**TASK TO CARRY OUT:** Everything in the listing below must be set down again exactly, apart from the pictures.

**DATA SEGMENT:**

[Start of section]

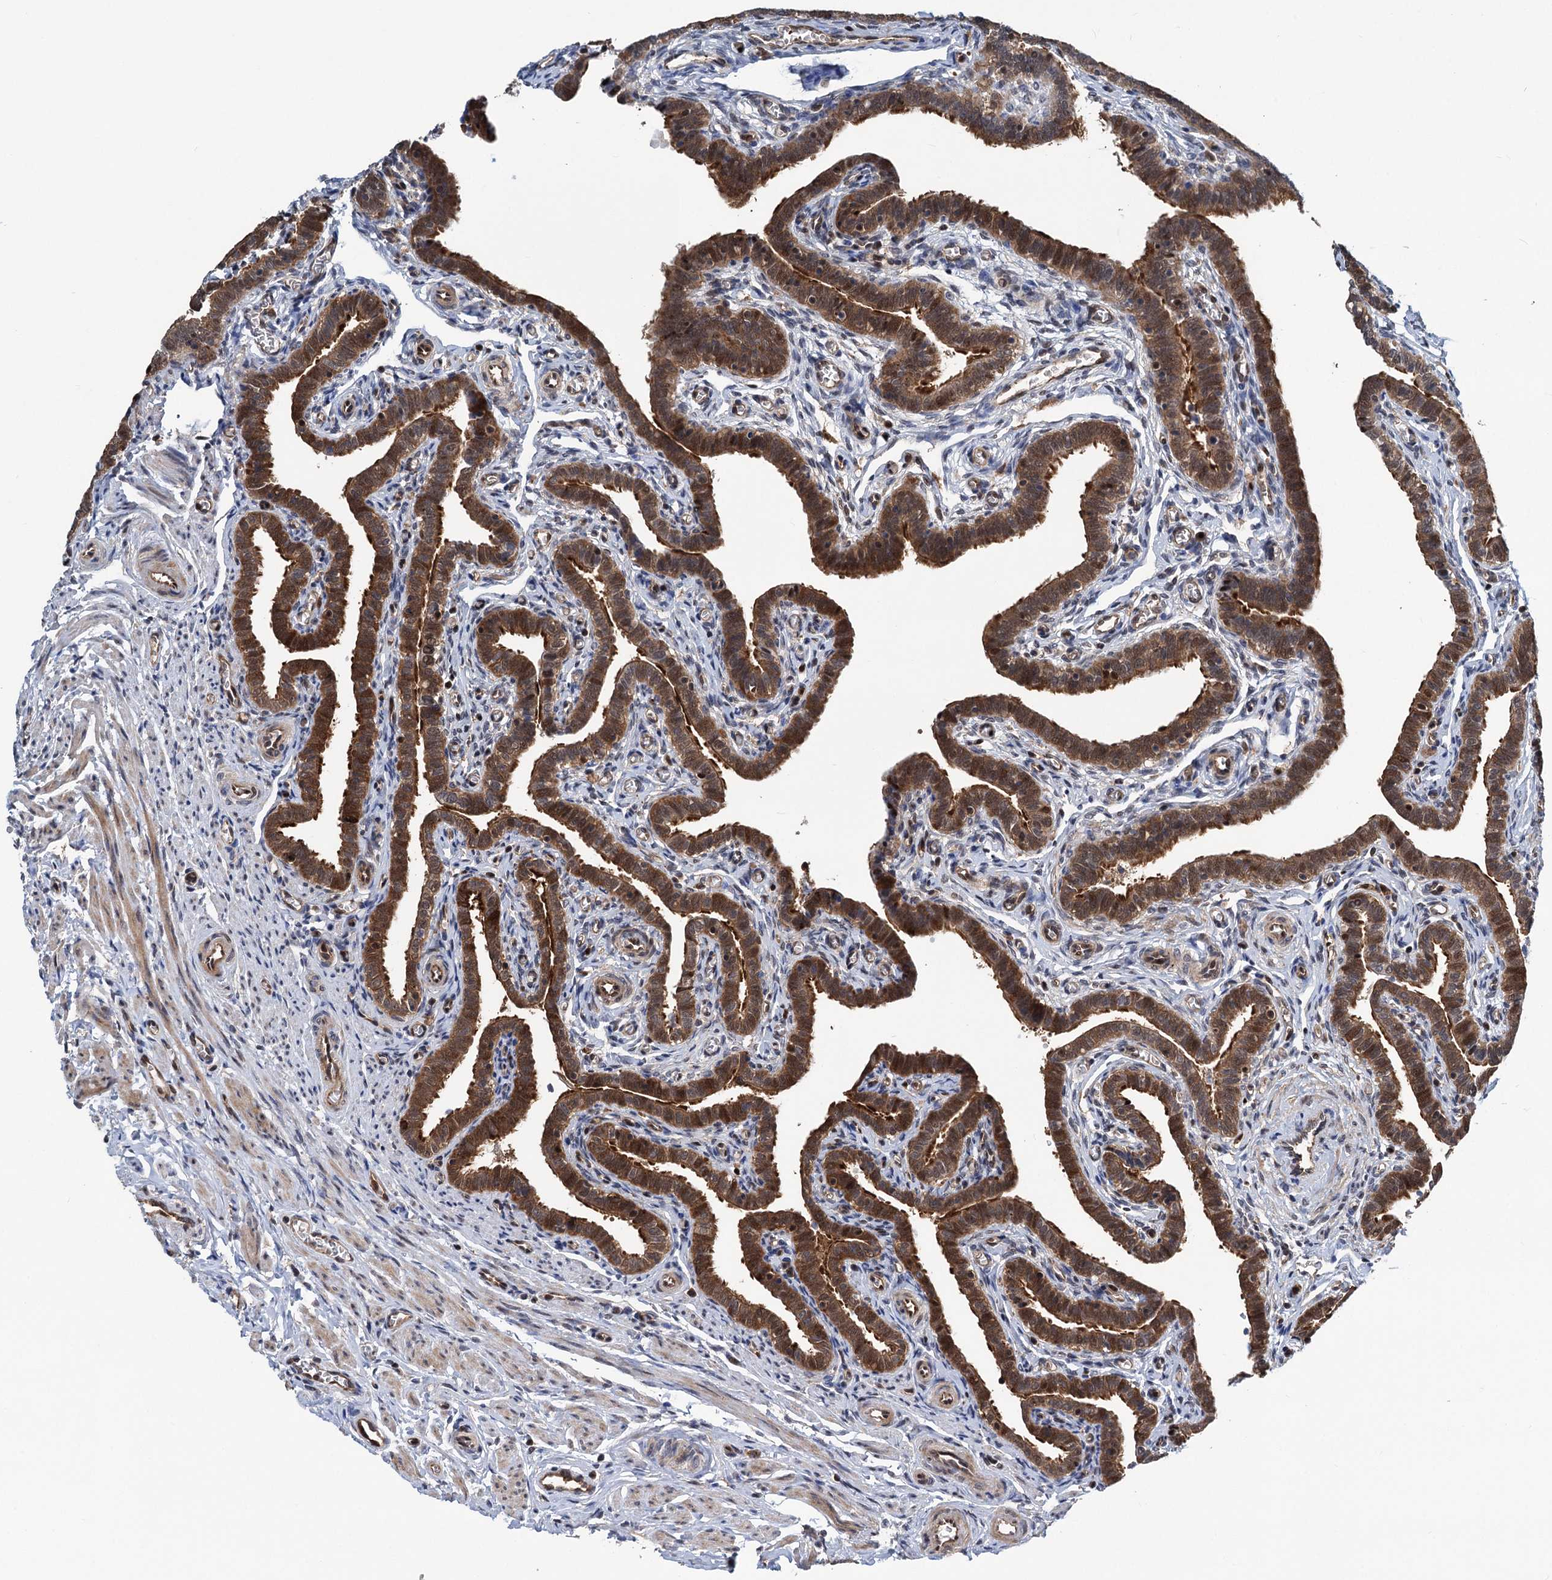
{"staining": {"intensity": "strong", "quantity": ">75%", "location": "cytoplasmic/membranous,nuclear"}, "tissue": "fallopian tube", "cell_type": "Glandular cells", "image_type": "normal", "snomed": [{"axis": "morphology", "description": "Normal tissue, NOS"}, {"axis": "topography", "description": "Fallopian tube"}], "caption": "A high amount of strong cytoplasmic/membranous,nuclear expression is identified in about >75% of glandular cells in unremarkable fallopian tube. (DAB IHC with brightfield microscopy, high magnification).", "gene": "GPBP1", "patient": {"sex": "female", "age": 36}}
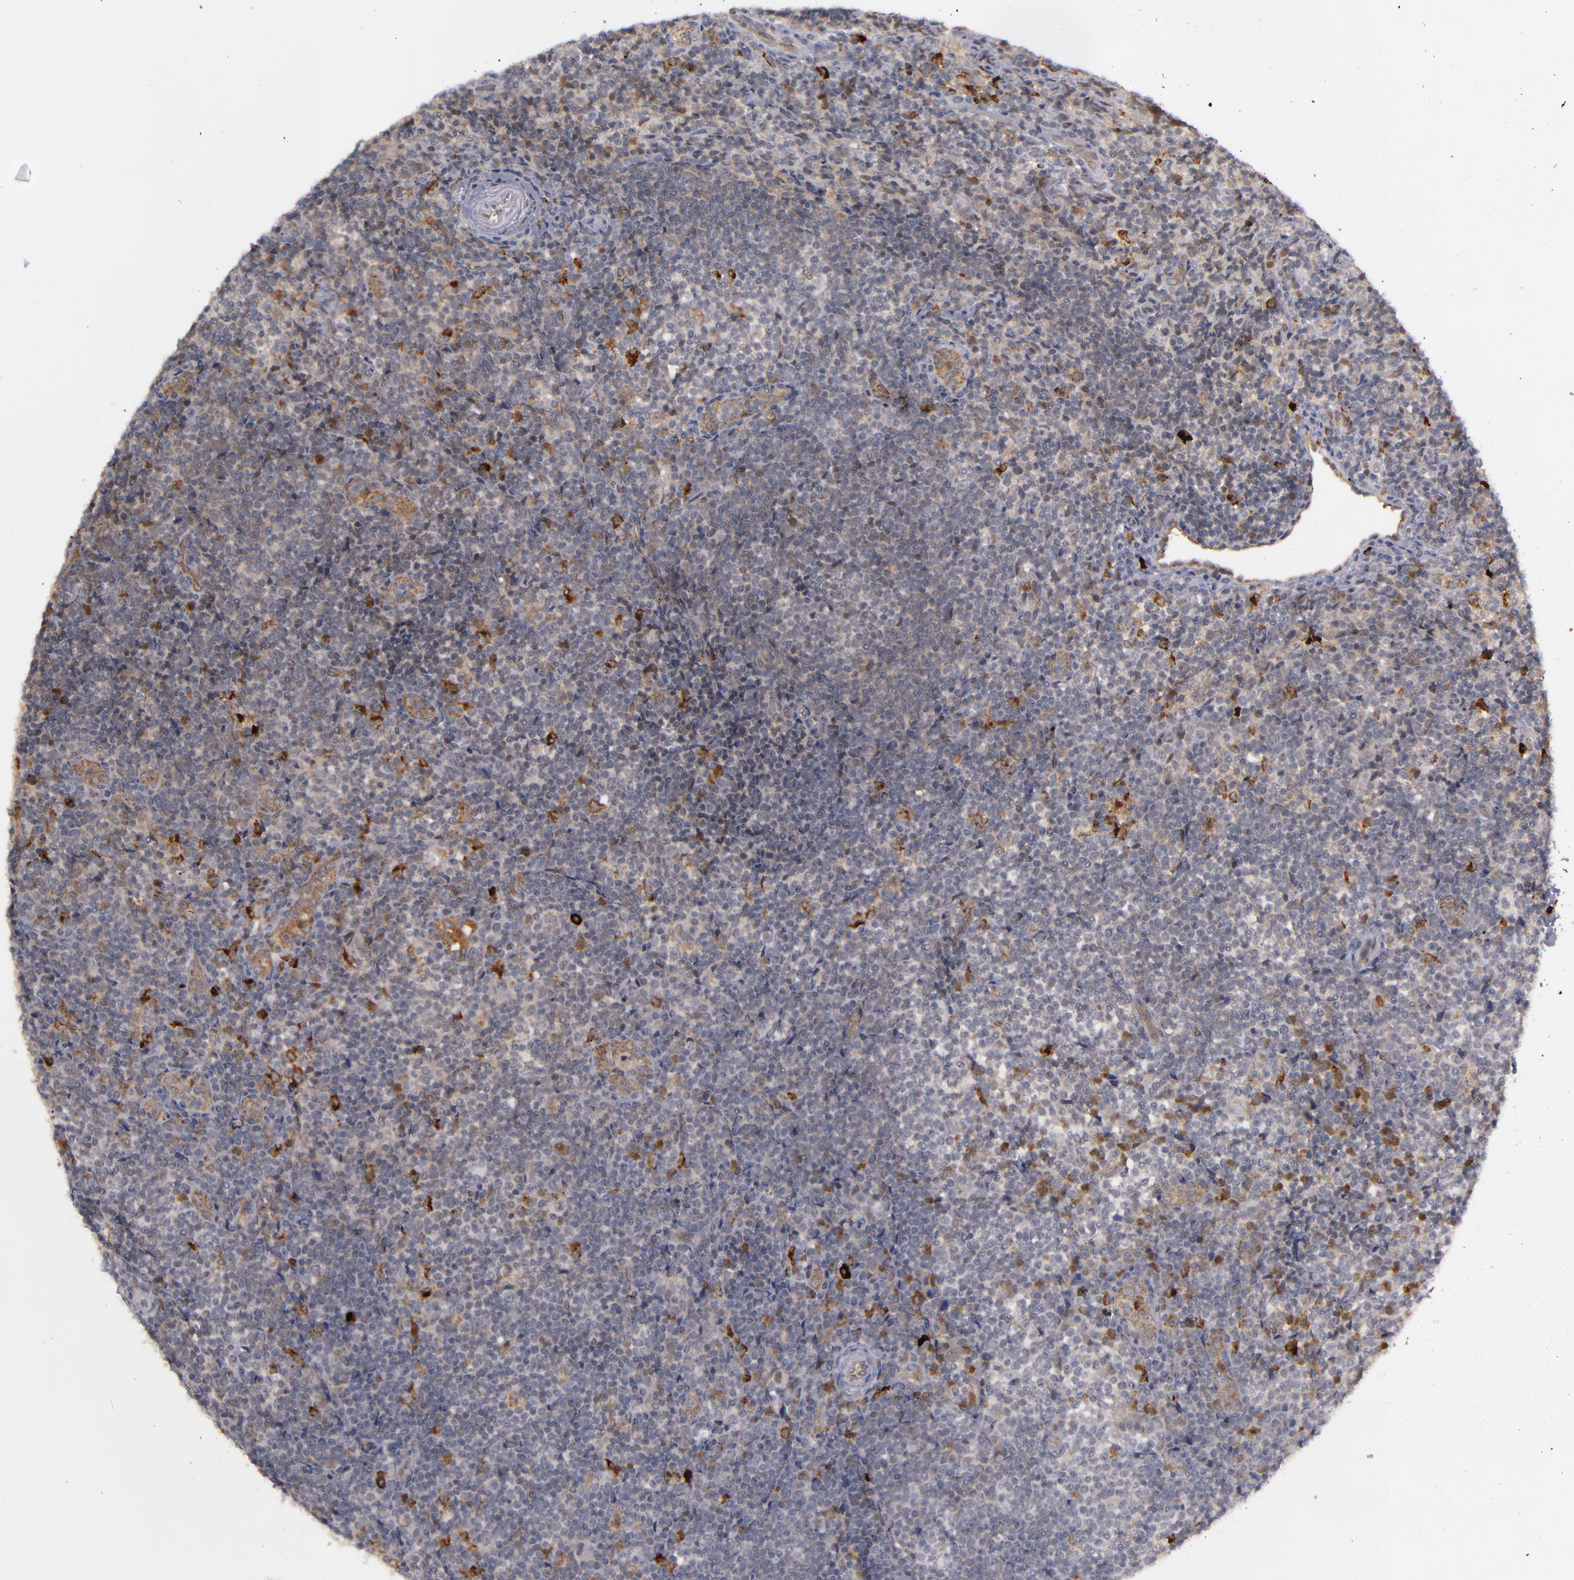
{"staining": {"intensity": "moderate", "quantity": "<25%", "location": "cytoplasmic/membranous"}, "tissue": "lymphoma", "cell_type": "Tumor cells", "image_type": "cancer", "snomed": [{"axis": "morphology", "description": "Malignant lymphoma, non-Hodgkin's type, Low grade"}, {"axis": "topography", "description": "Lymph node"}], "caption": "This micrograph shows immunohistochemistry staining of human malignant lymphoma, non-Hodgkin's type (low-grade), with low moderate cytoplasmic/membranous expression in about <25% of tumor cells.", "gene": "STX3", "patient": {"sex": "female", "age": 76}}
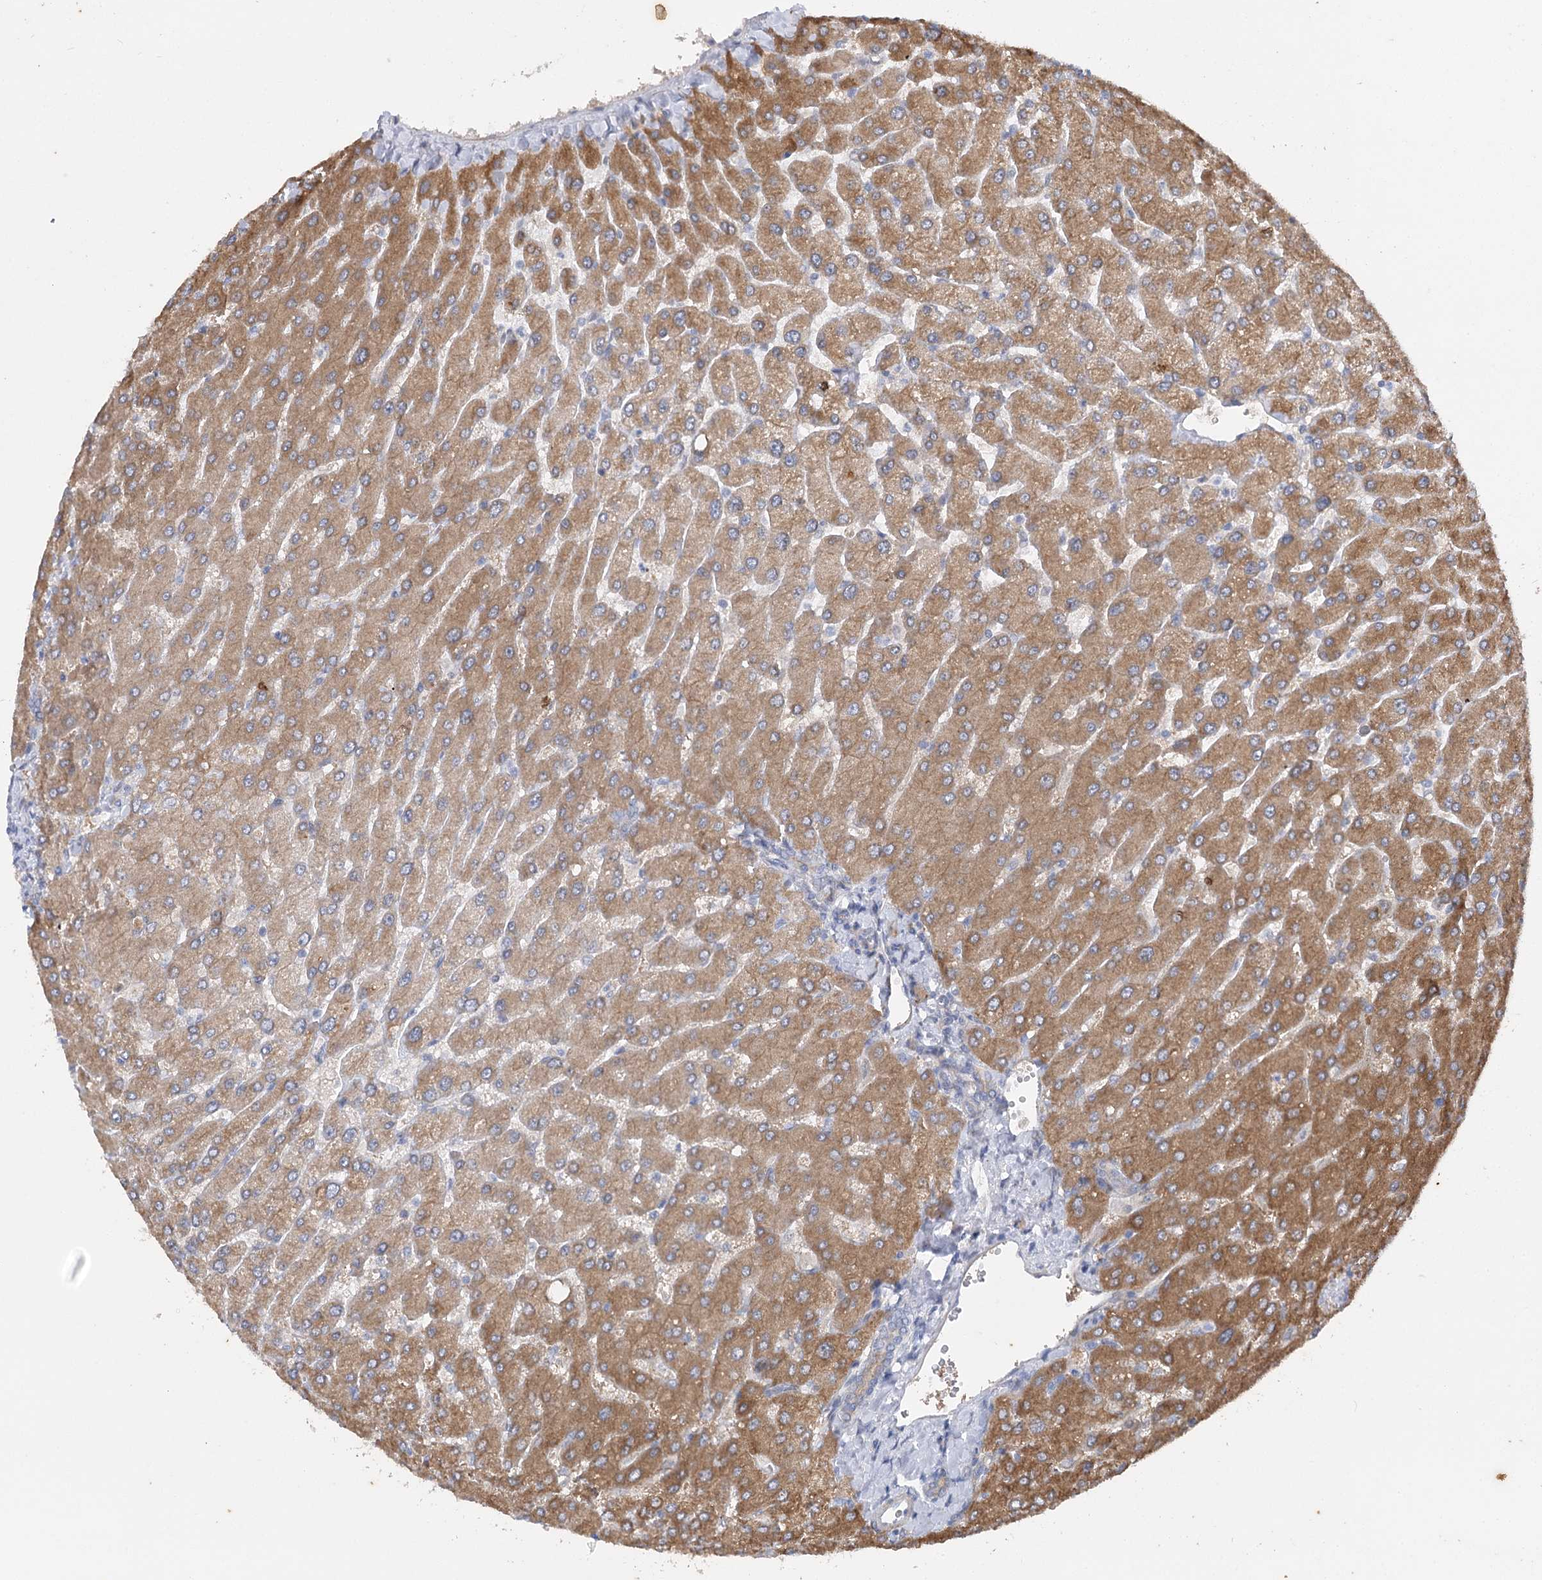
{"staining": {"intensity": "negative", "quantity": "none", "location": "none"}, "tissue": "liver", "cell_type": "Cholangiocytes", "image_type": "normal", "snomed": [{"axis": "morphology", "description": "Normal tissue, NOS"}, {"axis": "topography", "description": "Liver"}], "caption": "Cholangiocytes show no significant protein expression in benign liver.", "gene": "AGXT2", "patient": {"sex": "male", "age": 55}}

[End of section]

**OUTPUT OF THE TASK:**
{"staining": {"intensity": "strong", "quantity": ">75%", "location": "cytoplasmic/membranous,nuclear"}, "tissue": "fallopian tube", "cell_type": "Glandular cells", "image_type": "normal", "snomed": [{"axis": "morphology", "description": "Normal tissue, NOS"}, {"axis": "topography", "description": "Fallopian tube"}], "caption": "A high amount of strong cytoplasmic/membranous,nuclear expression is identified in about >75% of glandular cells in unremarkable fallopian tube. (DAB IHC with brightfield microscopy, high magnification).", "gene": "GPBP1", "patient": {"sex": "female", "age": 36}}
{"staining": {"intensity": "moderate", "quantity": "<25%", "location": "cytoplasmic/membranous"}, "tissue": "lymphoma", "cell_type": "Tumor cells", "image_type": "cancer", "snomed": [{"axis": "morphology", "description": "Malignant lymphoma, non-Hodgkin's type, Low grade"}, {"axis": "topography", "description": "Lymph node"}], "caption": "This micrograph shows immunohistochemistry staining of human malignant lymphoma, non-Hodgkin's type (low-grade), with low moderate cytoplasmic/membranous expression in about <25% of tumor cells.", "gene": "STX3", "patient": {"sex": "female", "age": 76}}
{"staining": {"intensity": "negative", "quantity": "none", "location": "none"}, "tissue": "liver", "cell_type": "Cholangiocytes", "image_type": "normal", "snomed": [{"axis": "morphology", "description": "Normal tissue, NOS"}, {"axis": "topography", "description": "Liver"}], "caption": "Cholangiocytes show no significant protein expression in benign liver.", "gene": "AGXT2", "patient": {"sex": "male", "age": 55}}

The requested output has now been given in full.